As one of the most sought after gut health experts in the world, Mahmoud A. Ghannoum, PhD—who actually is the one who coined the term “microbiome“—looks at bacteria essentially all day, every day. Through his probiotic and gut health kit company Biohm, Dr. Ghannoum has collected thousands of samples from customers who are looking to find out exactly why they’re experiencing gut issues, and how they can tweak their diets to live their healthiest lives.
Recently, Dr. Ghannoum has noticed many “healthy” women were experiencing digestive problems. These were women who worked out regularly, bought organic food, and made an effort to cook nutritious meals. Yet his data showed many were low in prebiotics, which work alongside probiotics to keep the gut balanced. “Studying the data, I realized what they had in common was that they had cut gluten from their diets, and that led to them not getting enough prebiotics,” Dr. Ghannoum says.
So does this mean gluten is…good? Here, Dr. Ghannoum and another gut expert who regularly advises his patients to eliminate gluten give an in-depth look at exactly how cutting ties with the protein family affects the microbiome.
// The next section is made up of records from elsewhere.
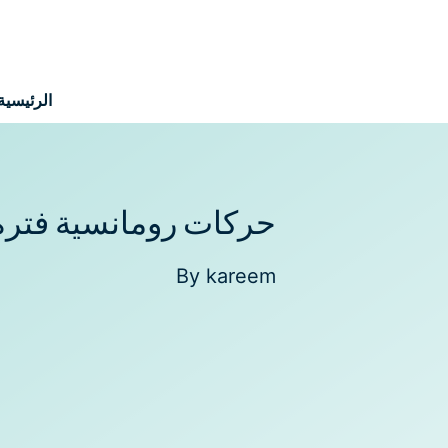
نتقل
لى
لمحتوى
الرئيسية
حركات رومانسية فترة 
By
kareem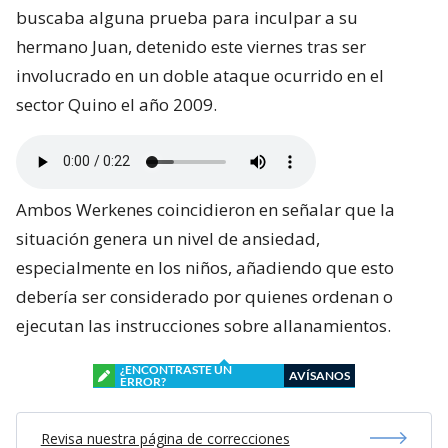
buscaba alguna prueba para inculpar a su
hermano Juan, detenido este viernes tras ser
involucrado en un doble ataque ocurrido en el
sector Quino el año 2009.
Ambos Werkenes coincidieron en señalar que la
situación genera un nivel de ansiedad,
especialmente en los niños, añadiendo que esto
debería ser considerado por quienes ordenan o
ejecutan las instrucciones sobre allanamientos.
¿ENCONTRASTE UN
AVÍSANOS
ERROR?
Revisa nuestra página de correcciones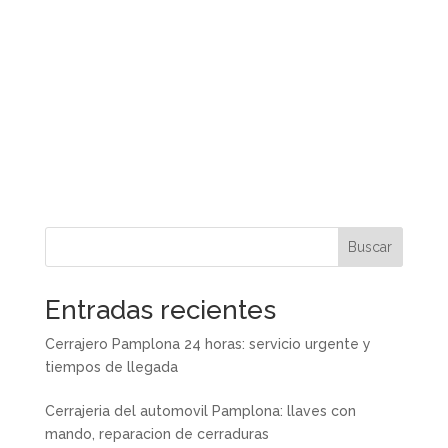
Buscar
Entradas recientes
Cerrajero Pamplona 24 horas: servicio urgente y
tiempos de llegada
Cerrajeria del automovil Pamplona: llaves con
mando, reparacion de cerraduras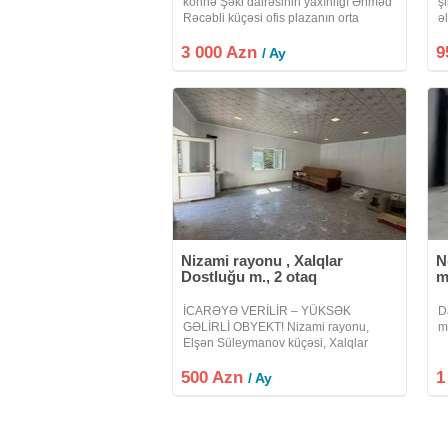
köhnə Şəki dairəsinin yaxınlığı Əhməd
ş
Rəcəbli küçəsi ofis plazanın orta
ə
mərtəbəsində yerləşir. 6 otaq 1 mətbəx
p
3 000 Azn
2 sanitar qovşaqdan
9
3
/ Ay
ibarətdir.otaqlarda hər birində pəncərə
B
vardır.
h
Nizami rayonu , Xalqlar
N
Dostluğu m., 2 otaq
m
İCARƏYƏ VERİLİR – YÜKSƏK
D
GƏLİRLİ OBYEKT! Nizami rayonu,
m
Elşən Süleymanov küçəsi, Xalqlar
Dostluğu metro stansiyasına cəmi 10
500 Azn
dəqiqəlik məsafədə yerləşən, ümumi
1
/ Ay
sahəsi 50 m² olan 2 otaqlı kommersiya
obyekti icarəyə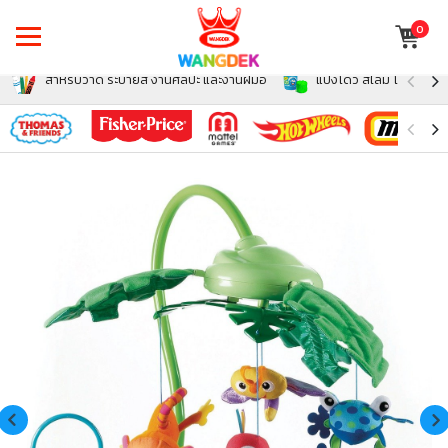
0
สำหรับวาด ระบายสี งานศิลปะ และงานฝีมือ
แป้งโดว์ สไลม์ โฟม สำหรั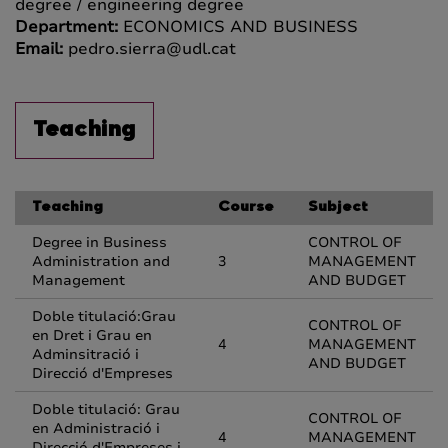
degree / engineering degree
Department:
ECONOMICS AND BUSINESS
Email:
pedro.sierra@udl.cat
Teaching
Teaching
Course
Subject
Degree in Business
CONTROL OF
Administration and
3
MANAGEMENT
Management
AND BUDGET
Doble titulació:Grau
CONTROL OF
en Dret i Grau en
4
MANAGEMENT
Adminsitració i
AND BUDGET
Direcció d'Empreses
Doble titulació: Grau
CONTROL OF
en Administració i
4
MANAGEMENT
Direcció d'Empreses i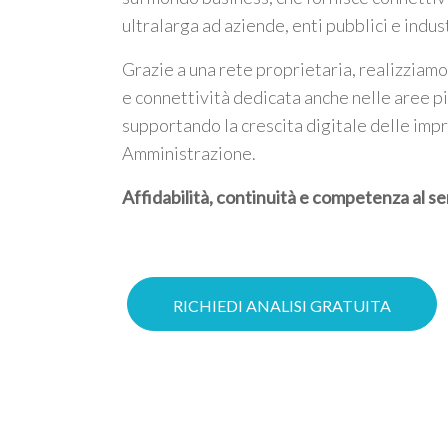
ultralarga ad aziende, enti pubblici e indus
Grazie a una rete proprietaria, realizziamo
e connettività dedicata anche nelle aree p
supportando la crescita digitale delle imp
Amministrazione.
Affidabilità, continuità e competenza al se
RICHIEDI ANALISI GRATUITA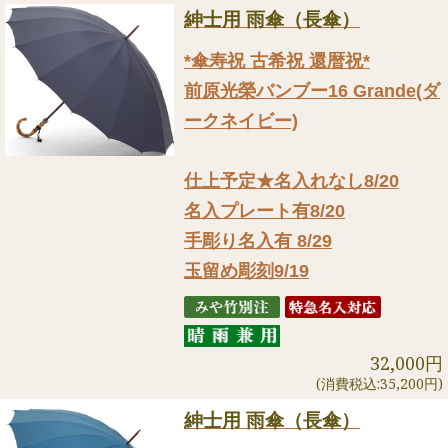
紳士用 雨傘（長傘）
*傘寿祝 古希祝 還暦祝*
前原光榮バンブー16 Grande(ダ
ークネイビー)
仕上予定★名入れなし8/20
名入プレート有8/20
手彫り名入有 8/29
玉留め彫刻9/19
32,000円
(消費税込:35,200円)
紳士用 雨傘（長傘）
Keep reading to find out how cutting gluten affects the gut.
The gluten-fiber connection
“Unless someone has celiac disease, a gluten allergy, or sensitivity, I do not recommend people cut gluten from their diet,” Dr. Ghannoum says. He explains that wheat is high in inulin, a prebiotic fiber. “Multiple studies have shown that inulin supports the good bacteria and fungi in the gut,” he says. “Studies have also shown that people who are low in inulin have an increase in the bad bacteria in the gut, such as e. coli.”
According to Dr. Ghannoum, not getting enough inulin—that oh-so-helpful fibrous prebiotic—can lead to some pretty unpleasant side effects, like bloating, constipation, and diarrhea. (Hey, you were warned it wasn’t pleasant.) “Because of these findings, I recommend people have a moderate intake of wheat foods, unless they have celiac disease, a gluten allergy, or sensitivity,” he says.
But gut doctor and Happy Gut author Vincent Pedre, MD, disagrees. “I have not seen this issue,” he says. “Most of the time, cutting gluten actually improves gut function because gluten increases the permeability of the gut, regardless of whether you are sensitive to it or not.”
The disparity can be enough to make you want to cry into your pasta bowl, but the doctors do agree on the same course of action: Try cutting out gluten and notice if you feel better or worse. If you feel better, keep it up. If you don’t notice a change or feel worse, add it back in.
How to get enough prebiotics while living a gluten-free life
If you do decide to cut out gluten, Dr. Pedre and Dr. Ghannoum offer up the same advice: Increase your fruit and veggie consumption and start taking a probiotic or prebiotic. (Pro tip: Look for one with inulin since that’s what you’re aiming to get more of.) “There are many ways to get prebiotics in the diet, [including] garlic, onions, dandelion greens, and blueberries,” Dr. Pedre says, adding that most people are only getting 10 grams of fiber a day when you really should aim for between 25 and 35.
Both experts say that if you’re not used to eating a lot of fiber, it’s important to add it in slowly so as not to overwhelm your digestive system, which, again, can lead to bloating. “Take small steps to increase it and spread it out throughout the day,” Dr. Ghannoum says.
When it comes to cracking your microbiome’s code, it almost always involves a bit of trial and error. The key isn’t to just automatically take anything with gluten off the table. It’s learning what works for your body and what makes you feel the best.